Ничего не проходило. Что только Пелагея ни отваривала: и чемерицу, и чистотел, и любисток, и череду, — проклятое клеймо уродовало Сашино лицо. Корка стала сочиться а, засыхая, нарастала, Саша почти не выходила из сарая, жизнь двора была отсечена от нее, лишь голос адъютанта долетал, коробя слух, но адъютант был ей без различен. Из всего ужаса, который пережила девочка, ей чаще всего представлялись даже не искровавленный Рябко, не солдаты, его убивавшие, не адъютант, потерявший тогда всякий рассудок, а Герр с его остановившимся костяным лицом, с жутко замедленной речью, что-то судорожно ищущими руками.
А в сарае все чаще стали говорить о Воронихе…
Был вечер, сидели за скудным ужином. Закатное солнце, косо обрезанное дверью, погасло у порога. По этому обрезу Саша, собственно, и следила за временем, жила в томительной смене дней, и такие вечера с тягостным ожиданием пустоты, в которую она всегда попадала по ночам, были невыносимо тоскливы. Дед Трофим, похлебав жиденьких щей, сидел, задумчиво скручивая в нить сивую кудельку уса, ждал, когда Пелагея уберет со стола. Та не спешила, давала себе время подготовиться к висевшему в воздухе разговору: знала, что дед ходил к Воронихе, люди видели.
— Сядь, Палаша. Что убирать: в поле копенки, в хате опенки. — Видно было, нелегко ему говорить, совсем закрытые бровями глаза упирал в столешницу.
Пелагея села боком к нему, поставила локоть на стол, как бы определив некую дистанцию.

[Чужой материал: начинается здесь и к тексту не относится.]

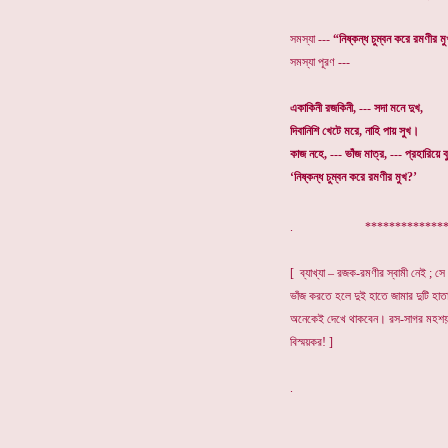
সমস্যা ---
“নিষ্কন্ধ চুম্বন করে রমণীর 
সমস্যা পূরণ ---
একাকিনী রজকিনী, --- সদা মনে দুখ,
দিবানিশি খেটে মরে, নাহি পায় সুখ।
কাজ নহে, --- ভাঁজ মাত্র, --- প্রহারিয়ে ব
‘নিষ্কন্ধ চুম্বন করে রমণীর মুখ?’
. ***************
[ ব্যাখ্যা – রজক-রমণীর স্বামী নেই ; স
ভাঁজ করতে হলে দুই হাতে জামার দুটি হাতা
অনেকেই দেখে থাকবেন। রস-সাগর মহশয় য
বিস্ময়কর! ]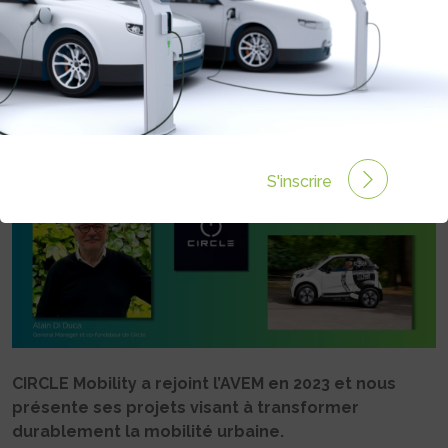
URBAINE
Rédigé par Camille LEHOUX le 27 Nov 2024 à 16:46
0
commentaires
S'inscrire
CIRCLE Mobility a rejoint l’AVEM en 2023 et nous
présente ses projets visant à transformer
durablement la mobilité urbaine.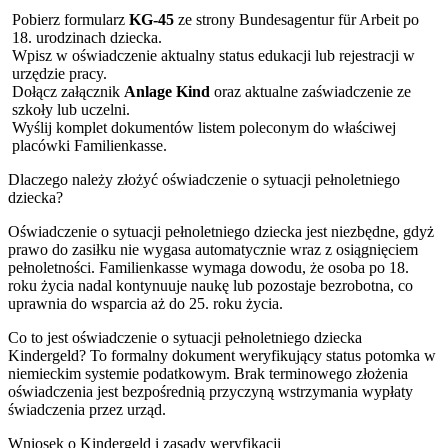
Pobierz formularz
KG-45
ze strony Bundesagentur für Arbeit po
18. urodzinach dziecka.
Wpisz w oświadczenie aktualny status edukacji lub rejestracji w
urzędzie pracy.
Dołącz załącznik
Anlage Kind
oraz aktualne zaświadczenie ze
szkoły lub uczelni.
Wyślij komplet dokumentów listem poleconym do właściwej
placówki Familienkasse.
Dlaczego należy złożyć oświadczenie o sytuacji pełnoletniego
dziecka?
Oświadczenie o sytuacji pełnoletniego dziecka jest niezbędne, gdyż
prawo do zasiłku nie wygasa automatycznie wraz z osiągnięciem
pełnoletności. Familienkasse wymaga dowodu, że osoba po 18.
roku życia nadal kontynuuje naukę lub pozostaje bezrobotna, co
uprawnia do wsparcia aż do 25. roku życia.
Co to jest oświadczenie o sytuacji pełnoletniego dziecka
Kindergeld? To formalny dokument weryfikujący status potomka w
niemieckim systemie podatkowym. Brak terminowego złożenia
oświadczenia jest bezpośrednią przyczyną wstrzymania wypłaty
świadczenia przez urząd.
Wniosek o Kindergeld i zasady weryfikacji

— Такое дело, — смущаясь, начал дед. — Ляк у Лександры. Сказала, на очи перекинется… — Он не пояснил, кто сказал, все было ясно и без того. Тихо, чтоб вняла, добавил, перекрестясь по такому отчаянному случаю: — Сказала, ослепнет. Надо идти, ляк качать. Сказала, раненько, до света…
Мать промолчала, сжала губы и стала совсем похожа на бабушку. Саше было жалко ее.
Этот «ляк» — испуг, который собирались «качать» — выгонять из нее, обидел и саму Сашу. Слово это несло в ее понятии определенную толику совершенно неуместного сейчас юмора. То, что предлагала бабка Ворониха, выглядело в глазах девочки дремучим невежеством. Ее мучила жалость к матери. Пелагея же не задумывалась над выбором средств — лишь бы спасти дочь. Да и выбора не было никакого: немцы давно разорили сельский медпункт, а фельдшера расстреляли, уличив в том, что тот передавал медикаменты партизанам. Оставалась «ведьмачка».
Снова, через людей, дошел до Пелагеи крайний укор бабки Воронихи: «Шо вона кладэ зилля до лыця, у неи в нутрях хвороба. Трэба ляк качать». И совсем страшное: «Загублять дытыну».
И пришел день, когда Пелагея подняла крышку бабушкиного сундука, стала доставать то аккуратно сложенную байковую кофту, то черный, в цветах, батистовый платок, все береженный покойницей «про свято», да так и оставшийся новехоньким: праздников на ее тяжкую долю выпало мало… Доставала и клала обратно, будто так, встряхнуть от нафталину. Наконец вынула аккуратно сложенный ситчик, темно-вишневый, в реденьких цветочках, и слезы у нее покатились по щекам: вспомнила, как дарила матери, помня наказ: «Мне, доню, щось темненькое…», да, видно, придется передаривать. Сдалась Пелагея, скрепя сердце собиралась к Воронихе — не с пустыми ж идти руками. Вечером и пошла, но вернулась с тем же ситчиком: Ворониха чуть из хаты не прогнала. Мол, свое наживай, а родительское не утрачивай. Велела передать, чтоб завтра Саша приходила до зари, одна. Рассказывавшая об этом мать была наполнена каким-то тихим трепетом, смотрела на деда Трофима светло, будто винясь перед ним.